NFκB pathway is tightly regulated through multiple posttranslational mechanisms including ubiquitination. Mutations in these regulatory pathways often cause diseases connected with malfunctions of NF-κB. The loss-of-function mutations in HOIL-1L and HOIP, which are subunits of the linear ubiquitin chain assembly complex (LUBAC), result in phenotypes, characterized by immunodeficiency, multi-organ autoinflammation, and elevated NF-κB signaling. Also the hypomorphic mutations in deubiquitinase enzyme OTULIN (from OTU deubiquitinase with linear linkage specificity), results in elevated NF-κB signaling causing an autoinflammatory syndrome. Similarly, patients with high-penetrance heterozygous mutations in the gene encoding A20 display excessive ubiquitination and increased activity of NFκB. Such patients present with Behçet-like characteristics or an autoimmune lymphoproliferative syndrome (ALPS)-like phenotype.

=== Interferonpathies ===
In addition to antivirus and antitumor effects, interferons (IFNs) also have broad immune-modulating functions, including enhancing the antigen-presentation function of dendritic cells, promoting T lymphocyte response and B lymphocyte antibody production, and restraining proinflammatory cytokine production.

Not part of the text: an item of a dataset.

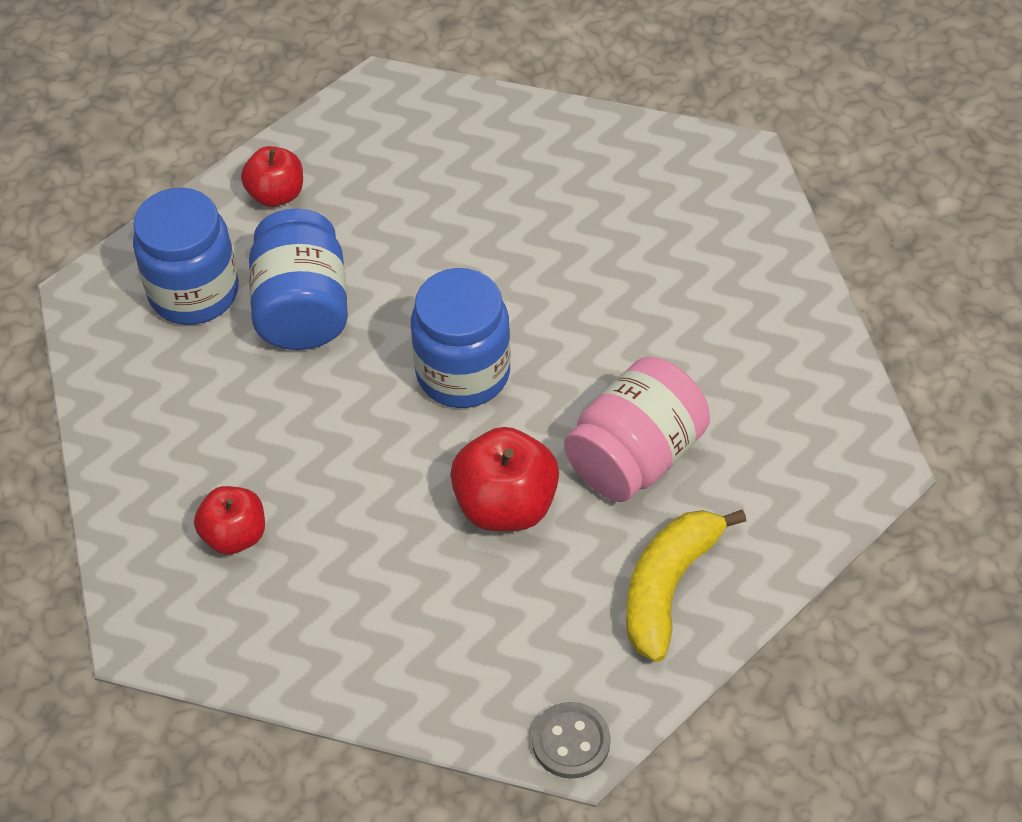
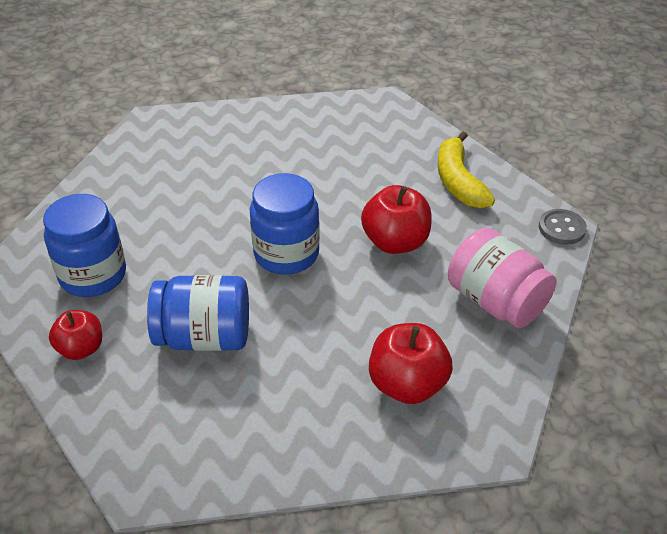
camera: 85 degrees left, 10 degrees down
blue jar [133,188,239,325] -> blue jar moved to [43,194,126,297]
red apple [194,486,265,555] -> red apple [369,323,453,404], size x1.53
pink jar [564,357,710,502] -> pink jar moved to [448,228,556,328]
yellow banana [626,509,746,662] -> yellow banana turned 45 degrees clockwise [438,132,495,208]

The production and signaling of IFNs are tightly regulated and dysregulation has been linked to inflammatory diseases, such as systemic lupus erythematosus and a growing number of conditions that clinically present as autoinflammatory diseases. It is very often a mutation that somehow influences the expression/function of IFNs. In the case of Aicardi-Goutieres syndrome 7 (AGS7), the gain-of-function mutation in a sensor molecule in the RNA-sensing pathway leads to both spontaneous and enhanced ligand-induced IFN-β transcription.

=== Dysregulation of proteasomes ===
Some AIDs, such as chronic atypical neutrophilic dermatosis with lipodystrophy and elevated temperature (CANDLE), appear to be associated with dysfunction of the proteasome. This syndrome is caused by a mutation in the gene that encodes subunit β type-8 of the proteasome (PSMB8 gene). Due to this mutation, there is a problem with the proteolysis of proteins and their presentation to the cells of innate immunity. This results in the accumulation of intermediates in the cell and accumulation of the proteins in the tissues. This leads to elevated cell stress, activation of Janus kinase, and production of IFNs.

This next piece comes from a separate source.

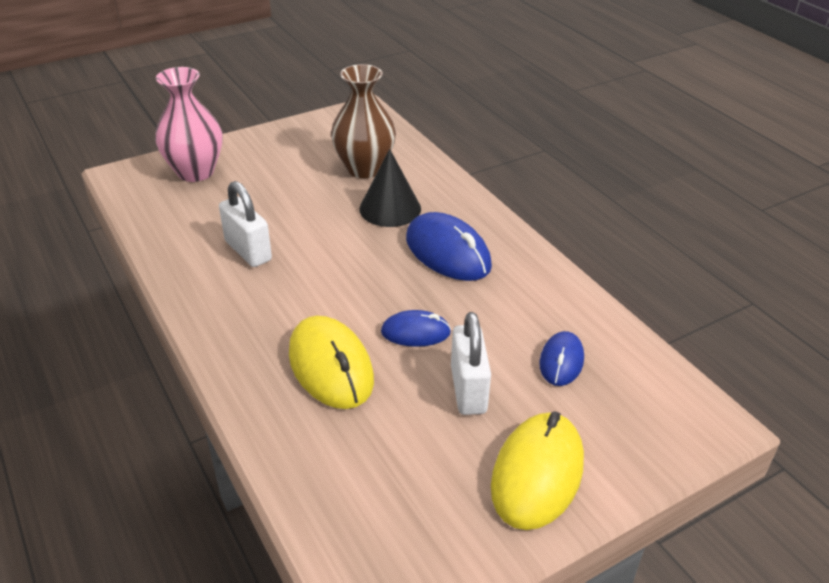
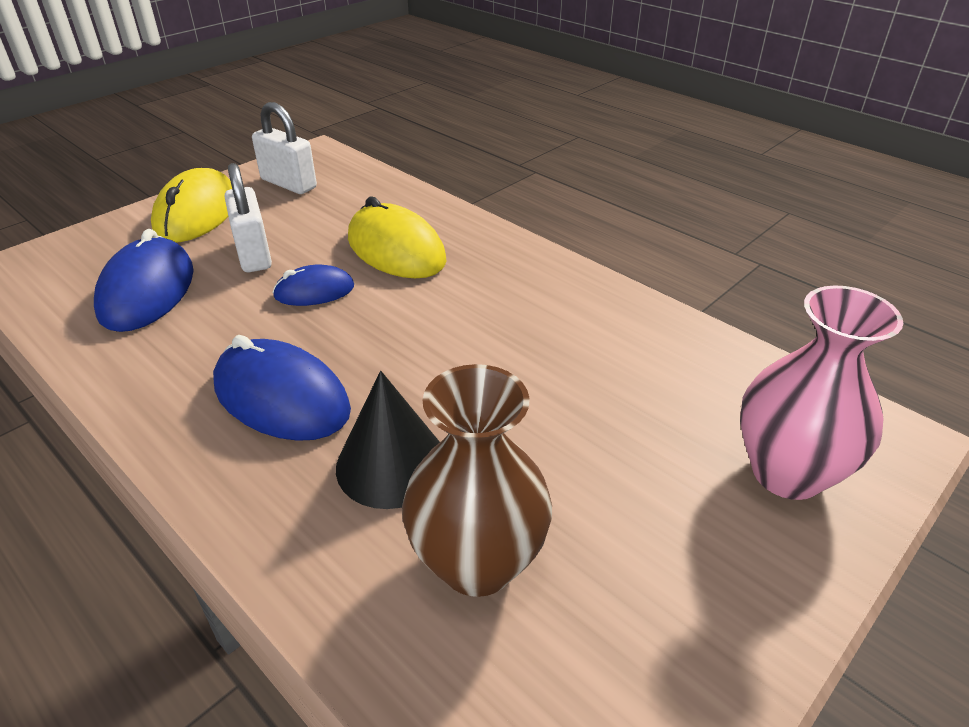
camera: 165 degrees right, 0 degrees up
white padlock [219,181,272,267] -> white padlock moved to [252,102,317,194]
blue mouse [539,331,584,386] -> blue mouse [94,229,194,332], size x1.72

=== Persistent macrophage activation ===
Systemic activation of macrophages is characterized by the accumulation of activated macrophages, which secrete a large number of inflammatory mediators, such as cytokines, chemokines, DAMPs, etc. They can become hemophagocytes. Once considered the diagnostic hallmarks of macrophage activation syndrome (MAS) and hemophagocytic lymphohistiocytosis (HLH), they can be abundant in organs of the reticuloendothelial system during systemic inflammation. These inflammatory cytokines cannot be cleared and inflammatory mediators cause fever, cytopenias, coagulopathy, and central nervous system inflammation, which can progress to sepsis-like pathophysiology, shock, and death. The progression of macrophage activation in the context of rheumatic diseases is historically called MAS, and in the context of the familial monogenic defects resulting in impaired NK (natural killer cells) or CD8+ T cell cytotoxicity, it is called HLH. Systemic macrophage activation is also associated with chronic overproduction of IL-18, which may also impair cytotoxicity. Chronic IL-18 exposure may cause impairments in cytotoxicity or NK cell death, thus promoting macrophage activation by priming lymphocyte inflammatory response or disabling/depleting NK cells. IL-18-induced NK cell dysfunction resulting is a defect shared between MAS and cytotoxicity-related HLH. This macrophage activation can be caused by increased activity of intracellular sensor NLRC4 and subsequent constitutive NLRC4 inflammasome activation. The macrophage activation can be due to the loss of the negative regulatory effect of cytotoxicity.